Background: Co-managed care models have become increasingly popular as a result of their positive impact on patient care. This has been seen through improvement in quality metrics such as readmission, LOS, and adherence to evidence-based care pathways. Surgical hospitalist models have paved the way for new collaborative models that standardize care and optimize inter-specialty communication. Cardiology patients, historically, represent the largest portion of inpatients with well-defined evidence-based standards that have a disproportionate impact on outcome-driven incentives. Traditionally, both academic and non-academic centers have employed either consultative cardiology service lines under the direct care of numerous hospitalists or, less often, a primary cardiology service overseen by a Cardiology Attending.

Purpose: In this presentation, we will walkthrough how our multidisciplinary team developed a novel hospital medicine-cardiology co-management service line to optimize care of telemetry patients and significantly enhance Internal Medicine resident and Cardiology Fellow education. From the perspectives of both hospitalists and cardiologists, we will explore discrete opportunities for enhanced patient care through a co-management model while problem-solving barriers to its implementation and sustainability.

Description: The Cardiology inpatient medicine team consists of a hospital medicine attending, IM residents, Intern residents, and a dedicated “teaching” cardiologist. Patients are triaged and cohorted to maximize the volume of shared patients between the hospital medicine team and the dedicated cardiologist. This geo-localized collaborative system permits optimal communication between services through a novel hybrid rounding structure. The Cardiologist takes a unique role in this model by reviewing clinical and diagnostic data directly with the residents and providing high yield Cardiology didactics. These complementary roles create a close working relationship between teams while allowing each service to work within scope and strengths.

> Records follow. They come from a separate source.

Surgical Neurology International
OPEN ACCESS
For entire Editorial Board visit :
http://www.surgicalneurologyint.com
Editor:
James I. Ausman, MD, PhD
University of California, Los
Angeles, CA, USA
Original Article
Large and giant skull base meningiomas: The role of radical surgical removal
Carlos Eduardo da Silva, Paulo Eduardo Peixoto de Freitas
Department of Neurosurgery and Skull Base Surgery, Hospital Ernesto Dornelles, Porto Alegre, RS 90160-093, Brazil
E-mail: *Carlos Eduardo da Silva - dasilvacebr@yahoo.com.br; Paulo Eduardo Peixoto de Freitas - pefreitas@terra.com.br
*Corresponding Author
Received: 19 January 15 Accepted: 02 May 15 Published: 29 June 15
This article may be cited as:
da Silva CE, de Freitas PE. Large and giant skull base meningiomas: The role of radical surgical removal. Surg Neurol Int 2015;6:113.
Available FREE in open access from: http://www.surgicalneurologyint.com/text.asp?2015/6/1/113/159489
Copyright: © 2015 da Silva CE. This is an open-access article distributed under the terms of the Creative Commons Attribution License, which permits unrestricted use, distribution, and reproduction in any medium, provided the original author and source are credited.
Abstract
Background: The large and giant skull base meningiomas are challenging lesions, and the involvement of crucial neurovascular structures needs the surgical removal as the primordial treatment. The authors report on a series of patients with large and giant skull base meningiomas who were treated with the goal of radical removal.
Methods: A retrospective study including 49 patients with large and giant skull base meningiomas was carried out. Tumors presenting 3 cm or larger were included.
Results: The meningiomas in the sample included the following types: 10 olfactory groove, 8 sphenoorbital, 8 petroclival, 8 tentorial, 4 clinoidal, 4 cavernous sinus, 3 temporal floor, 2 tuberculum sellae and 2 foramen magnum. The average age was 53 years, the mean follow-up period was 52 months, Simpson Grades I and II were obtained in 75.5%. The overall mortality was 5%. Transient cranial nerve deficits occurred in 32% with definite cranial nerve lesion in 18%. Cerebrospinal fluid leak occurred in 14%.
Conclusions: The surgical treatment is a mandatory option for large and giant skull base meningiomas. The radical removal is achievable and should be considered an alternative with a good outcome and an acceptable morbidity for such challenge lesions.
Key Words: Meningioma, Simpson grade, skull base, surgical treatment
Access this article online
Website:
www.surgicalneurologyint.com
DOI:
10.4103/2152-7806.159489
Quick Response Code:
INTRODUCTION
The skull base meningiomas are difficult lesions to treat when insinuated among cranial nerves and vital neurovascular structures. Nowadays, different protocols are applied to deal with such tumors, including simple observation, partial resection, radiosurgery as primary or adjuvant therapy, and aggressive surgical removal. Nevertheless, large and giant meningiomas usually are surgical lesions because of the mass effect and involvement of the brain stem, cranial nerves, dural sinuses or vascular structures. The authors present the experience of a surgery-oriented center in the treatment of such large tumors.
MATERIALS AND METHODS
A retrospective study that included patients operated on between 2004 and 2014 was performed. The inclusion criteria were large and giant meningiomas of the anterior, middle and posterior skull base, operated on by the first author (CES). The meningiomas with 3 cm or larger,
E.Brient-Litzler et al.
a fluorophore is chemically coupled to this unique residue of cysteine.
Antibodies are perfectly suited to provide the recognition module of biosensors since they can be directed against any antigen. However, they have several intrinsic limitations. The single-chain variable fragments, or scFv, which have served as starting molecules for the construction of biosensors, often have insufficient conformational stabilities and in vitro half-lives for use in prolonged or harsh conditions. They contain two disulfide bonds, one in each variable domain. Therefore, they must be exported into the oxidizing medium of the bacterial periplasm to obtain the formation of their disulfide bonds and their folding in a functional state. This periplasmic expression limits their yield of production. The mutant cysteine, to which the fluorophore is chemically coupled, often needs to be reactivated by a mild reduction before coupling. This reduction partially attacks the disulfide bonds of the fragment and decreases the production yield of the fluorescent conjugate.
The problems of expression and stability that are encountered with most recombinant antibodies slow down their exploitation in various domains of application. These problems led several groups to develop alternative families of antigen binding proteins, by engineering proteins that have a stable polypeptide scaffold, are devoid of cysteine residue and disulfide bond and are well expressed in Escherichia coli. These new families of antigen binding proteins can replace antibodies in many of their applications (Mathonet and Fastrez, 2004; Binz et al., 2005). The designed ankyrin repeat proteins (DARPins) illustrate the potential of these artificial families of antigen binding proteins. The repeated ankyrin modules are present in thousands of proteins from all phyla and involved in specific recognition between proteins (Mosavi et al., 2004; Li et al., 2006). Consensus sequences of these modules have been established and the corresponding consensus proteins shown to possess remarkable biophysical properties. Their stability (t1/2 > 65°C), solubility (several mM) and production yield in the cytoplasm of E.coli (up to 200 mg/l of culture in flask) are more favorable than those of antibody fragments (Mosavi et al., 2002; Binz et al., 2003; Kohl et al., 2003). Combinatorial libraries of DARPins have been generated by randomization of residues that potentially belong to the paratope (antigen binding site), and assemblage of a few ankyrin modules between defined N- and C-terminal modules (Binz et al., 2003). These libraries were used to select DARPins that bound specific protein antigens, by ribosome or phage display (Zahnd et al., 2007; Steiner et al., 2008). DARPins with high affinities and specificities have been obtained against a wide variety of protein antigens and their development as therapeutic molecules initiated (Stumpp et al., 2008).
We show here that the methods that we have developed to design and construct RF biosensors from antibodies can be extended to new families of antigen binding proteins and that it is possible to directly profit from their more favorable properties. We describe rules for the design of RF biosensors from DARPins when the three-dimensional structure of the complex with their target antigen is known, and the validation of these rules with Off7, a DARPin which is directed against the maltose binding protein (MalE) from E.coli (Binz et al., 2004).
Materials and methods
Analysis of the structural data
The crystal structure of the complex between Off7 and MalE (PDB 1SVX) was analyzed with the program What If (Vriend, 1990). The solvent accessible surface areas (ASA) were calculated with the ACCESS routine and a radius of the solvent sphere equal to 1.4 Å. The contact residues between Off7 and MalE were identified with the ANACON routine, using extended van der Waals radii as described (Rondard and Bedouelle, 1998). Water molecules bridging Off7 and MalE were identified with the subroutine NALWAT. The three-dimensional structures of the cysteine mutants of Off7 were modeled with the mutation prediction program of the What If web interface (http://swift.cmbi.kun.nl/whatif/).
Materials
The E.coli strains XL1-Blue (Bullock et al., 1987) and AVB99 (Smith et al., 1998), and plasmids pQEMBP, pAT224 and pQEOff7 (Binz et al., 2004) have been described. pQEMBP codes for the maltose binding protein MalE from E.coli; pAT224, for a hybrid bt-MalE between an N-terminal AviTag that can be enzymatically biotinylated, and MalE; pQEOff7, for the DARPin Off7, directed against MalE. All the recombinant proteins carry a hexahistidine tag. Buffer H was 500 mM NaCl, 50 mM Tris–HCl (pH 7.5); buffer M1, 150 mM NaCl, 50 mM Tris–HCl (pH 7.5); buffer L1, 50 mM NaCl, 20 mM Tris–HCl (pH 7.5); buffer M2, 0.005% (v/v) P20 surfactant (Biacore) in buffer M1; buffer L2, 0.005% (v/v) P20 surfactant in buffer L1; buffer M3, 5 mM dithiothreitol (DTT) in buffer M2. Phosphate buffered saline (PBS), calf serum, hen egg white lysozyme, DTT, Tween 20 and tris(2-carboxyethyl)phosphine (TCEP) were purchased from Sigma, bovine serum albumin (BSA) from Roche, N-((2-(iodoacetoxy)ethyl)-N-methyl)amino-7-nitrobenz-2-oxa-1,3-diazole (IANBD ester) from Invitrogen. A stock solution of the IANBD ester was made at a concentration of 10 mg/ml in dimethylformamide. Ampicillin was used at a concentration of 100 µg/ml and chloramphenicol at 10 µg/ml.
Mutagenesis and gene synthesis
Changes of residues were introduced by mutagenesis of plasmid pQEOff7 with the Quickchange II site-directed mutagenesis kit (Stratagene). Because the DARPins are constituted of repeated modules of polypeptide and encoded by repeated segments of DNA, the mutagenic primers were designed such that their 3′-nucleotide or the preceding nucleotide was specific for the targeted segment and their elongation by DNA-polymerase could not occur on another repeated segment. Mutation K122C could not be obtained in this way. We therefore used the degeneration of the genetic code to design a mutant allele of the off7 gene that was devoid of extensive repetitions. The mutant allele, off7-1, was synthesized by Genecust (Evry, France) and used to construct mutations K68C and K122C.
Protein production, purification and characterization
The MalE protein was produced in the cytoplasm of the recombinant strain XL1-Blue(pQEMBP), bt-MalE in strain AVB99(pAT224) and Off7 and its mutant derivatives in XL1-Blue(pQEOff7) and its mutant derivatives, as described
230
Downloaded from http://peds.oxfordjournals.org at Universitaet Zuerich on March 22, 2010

Conclusions: Our Cardiology-Hospitalist Co-management model has been impactful in several ways. Adherence to cardiology care standards such as heart failure protocols, consultation appropriateness, collaborative heart failure readmission work, and advance directive planning for heart failure patients are apparent. Early returns in resident cardiology education are noteworthy including an average 10-fold increase in resident cardiology diagnosis exposure as well as improved cardiology ITE scores. Lastly, cardiologist and hospital medicine experiences with this model were explored using thematic analysis. The feedback was overwhelmingly positive with respondents indicating that this model was elegant and easily applicable.